91.広がる誤解と疑惑のデパート(1)
ここで一泊予定なのだが、リアムが「余の命令だぞ」と連れ帰ろうとする。だが今のオレには部下がいた。重要な問題がひとつ残されているのだ。
「あのね、リアム。オレは指揮官だから部下を置いて帰るわけに行かないんだよ」
一応まっとうな理由で説得を試みる。廊下で聞き耳を立ててる数人を含め、彼らに大事なことを告げなければならない。連れ帰られるわけにいかなかった。

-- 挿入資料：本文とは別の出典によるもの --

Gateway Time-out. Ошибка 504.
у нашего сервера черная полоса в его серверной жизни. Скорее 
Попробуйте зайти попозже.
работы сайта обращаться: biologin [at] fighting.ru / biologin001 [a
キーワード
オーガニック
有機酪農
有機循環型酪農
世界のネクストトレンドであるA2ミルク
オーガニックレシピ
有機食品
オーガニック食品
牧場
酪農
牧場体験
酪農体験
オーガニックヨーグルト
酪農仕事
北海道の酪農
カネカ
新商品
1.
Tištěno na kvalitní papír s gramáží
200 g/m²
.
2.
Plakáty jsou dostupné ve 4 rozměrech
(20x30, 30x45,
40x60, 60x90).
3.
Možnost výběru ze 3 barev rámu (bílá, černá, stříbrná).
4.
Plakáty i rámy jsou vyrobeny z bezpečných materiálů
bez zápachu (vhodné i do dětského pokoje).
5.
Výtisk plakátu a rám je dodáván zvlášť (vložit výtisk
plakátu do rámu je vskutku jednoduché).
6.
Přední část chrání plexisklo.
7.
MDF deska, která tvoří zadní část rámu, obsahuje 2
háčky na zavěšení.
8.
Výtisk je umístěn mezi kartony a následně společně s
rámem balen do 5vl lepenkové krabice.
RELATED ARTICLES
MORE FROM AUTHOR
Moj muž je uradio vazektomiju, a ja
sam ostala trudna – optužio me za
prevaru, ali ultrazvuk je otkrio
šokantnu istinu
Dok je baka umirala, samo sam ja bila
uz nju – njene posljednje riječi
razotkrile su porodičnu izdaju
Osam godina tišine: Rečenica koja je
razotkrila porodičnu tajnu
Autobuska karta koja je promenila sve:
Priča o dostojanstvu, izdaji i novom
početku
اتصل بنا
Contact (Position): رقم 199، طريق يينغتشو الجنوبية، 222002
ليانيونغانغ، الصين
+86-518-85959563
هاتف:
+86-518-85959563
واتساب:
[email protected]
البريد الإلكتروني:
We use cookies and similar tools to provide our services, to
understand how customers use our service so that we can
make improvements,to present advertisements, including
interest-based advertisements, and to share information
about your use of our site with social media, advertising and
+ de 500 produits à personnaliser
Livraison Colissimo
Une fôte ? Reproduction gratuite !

仲良く硬いベッドに座って、手を繋いで話をする。オレは左手、リアムは右手を絡めているのだが……クリスに「微笑ましい」と言われ、シフェルに「陛下を猛獣と一緒に置いていくのは」と渋られた。しかし最終的に2人は護衛の騎士と一緒に少し離れた場所に立っている。
「ならば傭兵も連れ帰ればよい」
「なりません」
兵や騎士はもちろん、傭兵にも適用される軍規があるのだとシフェルが口をはさむ。戦場に行くことがないリアムは「厳しすぎる」と唇を尖らせて抗議した。とっても可愛いが、もちろんシフェルが絆されるはずはない。正論で却下された。

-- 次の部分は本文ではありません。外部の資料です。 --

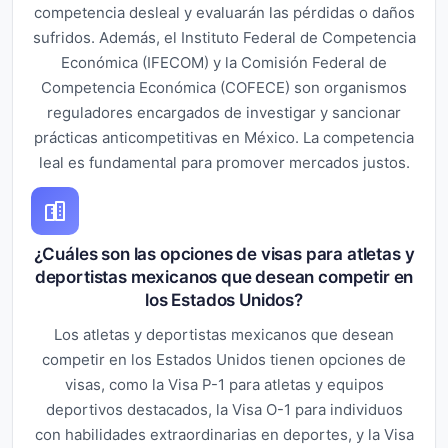
competencia desleal y evaluarán las pérdidas o daños
sufridos. Además, el Instituto Federal de Competencia
Económica (IFECOM) y la Comisión Federal de
Competencia Económica (COFECE) son organismos
reguladores encargados de investigar y sancionar
prácticas anticompetitivas en México. La competencia
leal es fundamental para promover mercados justos.
¿Cuáles son las opciones de visas para atletas y
deportistas mexicanos que desean competir en
los Estados Unidos?
Los atletas y deportistas mexicanos que desean
competir en los Estados Unidos tienen opciones de
visas, como la Visa P-1 para atletas y equipos
deportivos destacados, la Visa O-1 para individuos
con habilidades extraordinarias en deportes, y la Visa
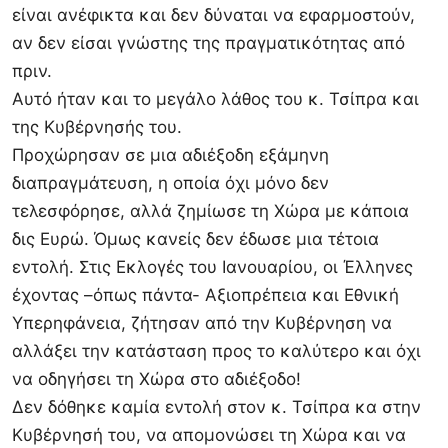
είναι ανέφικτα και δεν δύναται να εφαρμοστούν,
αν δεν είσαι γνώστης της πραγματικότητας από
πριν.
Αυτό ήταν και το μεγάλο λάθος του κ. Τσίπρα και
της Κυβέρνησής του.
Προχώρησαν σε μια αδιέξοδη εξάμηνη
διαπραγμάτευση, η οποία όχι μόνο δεν
τελεσφόρησε, αλλά ζημίωσε τη Χώρα με κάποια
δις Ευρώ. Όμως κανείς δεν έδωσε μια τέτοια
εντολή. Στις Εκλογές του Ιανουαρίου, οι Έλληνες
έχοντας –όπως πάντα- Αξιοπρέπεια και Εθνική
Υπερηφάνεια, ζήτησαν από την Κυβέρνηση να
αλλάξει την κατάσταση προς το καλύτερο και όχι
να οδηγήσει τη Χώρα στο αδιέξοδο!
Δεν δόθηκε καμία εντολή στον κ. Τσίπρα κα στην
Κυβέρνησή του, να απομονώσει τη Χώρα και να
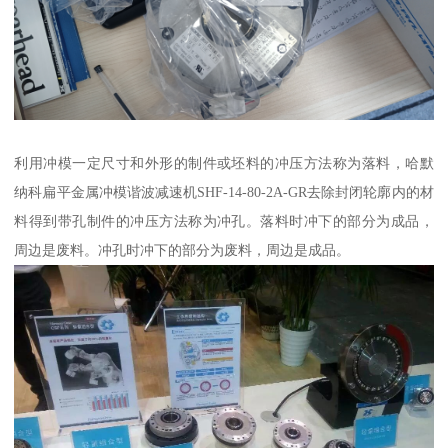
利用冲模一定尺寸和外形的制件或坯料的冲压方法称为落料，哈默
纳科扁平金属冲模谐波减速机SHF-14-80-2A-GR去除封闭轮廓内的材
料得到带孔制件的冲压方法称为冲孔。落料时冲下的部分为成品，
周边是废料。冲孔时冲下的部分为废料，周边是成品。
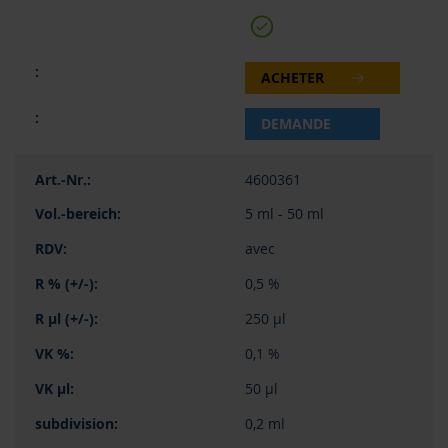
ACHETER
DEMANDE
4600361
5 ml - 50 ml
avec
0,5 %
250 µl
0,1 %
50 µl
0,2 ml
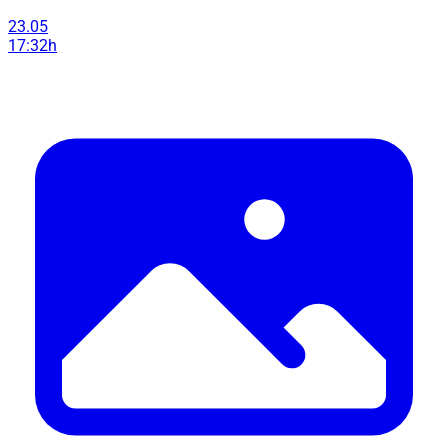
23.05
17:32h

つまり騎士、兵士、傭兵の順で帰還すべきだ。傭兵を先に転移させるのは問題があるし、かといって準備が出来ていない騎士や兵士を無理やり転移するわけにもいかない。むすっと唇を尖らせたリアムだが、基本的には聞き分けのいいお嬢様だ。それ以上無理を通そうとしなかった。
「リアムは先に帰って、オレ達を迎えて欲しい」
「だが……」
「お願いっ! 帰る場所はリアムのところなんだよ。だから待ってて欲しいな」
にっこり笑って拝むようにすると、頬を赤く染めたリアムがこくんと頷く。なに、この可愛い生き物。このまま閉じ込めておきたい。絶対に外に出したらヤバイぞ……感情のままに動こうとしたオレの手が、殺気でぴりりと痛みを感じた。
突き刺さる視線はシフェルだ。近衛騎士団長として、皇帝陛下に不埒な手を伸ばす害獣を駆除する気満々だった。これは次の一手で確実に仕留められるパターンだろう。ごくりと喉を鳴らして、伸ばしかけた右手をそっと膝の上に戻した。

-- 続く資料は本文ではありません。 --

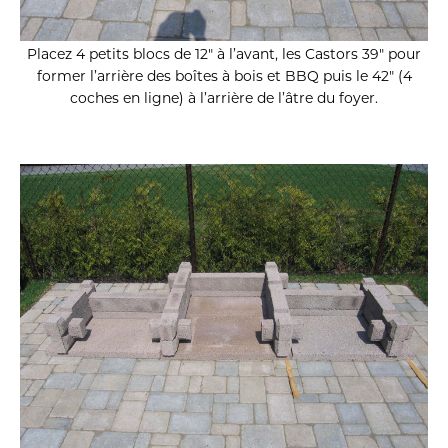
Placez 4 petits blocs de 12″ à l’avant, les Castors 39″ pour
former l’arrière des boîtes à bois et BBQ puis le 42″ (4
coches en ligne) à l’arrière de l’âtre du foyer.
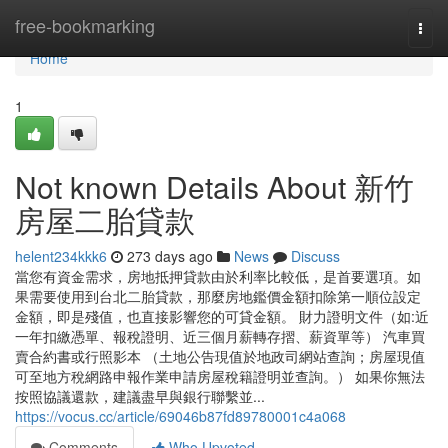
Home
free-bookmarking
Togg
navi
Home
1
Not known Details About 新竹
房屋二胎貸款
helent234kkk6
273 days ago
News
Discuss
當您有資金需求，房地抵押貸款由於利率比較低，是首要選項。如
果需要使用到台北二胎貸款，那麼房地鑑價金額扣除第一順位設定
金額，即是殘值，也直接影響您的可貸金額。 財力證明文件（如:近
一年扣繳憑單、報稅證明、近三個月薪轉存摺、薪資單等） 汽車買
賣合約書或行照影本 （土地公告現值於地政司網站查詢；房屋現值
可至地方稅網路申報作業申請房屋稅籍證明並查詢。） 如果你無法
按照協議還款，建議盡早與銀行聯繫並...
https://vocus.cc/article/69046b87fd89780001c4a068
Comments
Who Upvoted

頷くシフェルの「よくできました」的な表情が気に食わないが、ここは我慢だ。
「麗しい皇帝陛下のもとへ、竜殺しの英雄として帰還するからさ。前みたいに労って、それからお茶会同席の栄誉を賜りたいんだけど?」
覚えさせられた宮廷用の語彙を駆使してお願いすると、「……セイが真面なこと言ってる」と可愛くない言葉を吐いた。そのくせ頬は赤いし、蒼い瞳はオレを映してくれてる。もう少し意地悪さが出ると、ツンデレ乙なのに惜しい。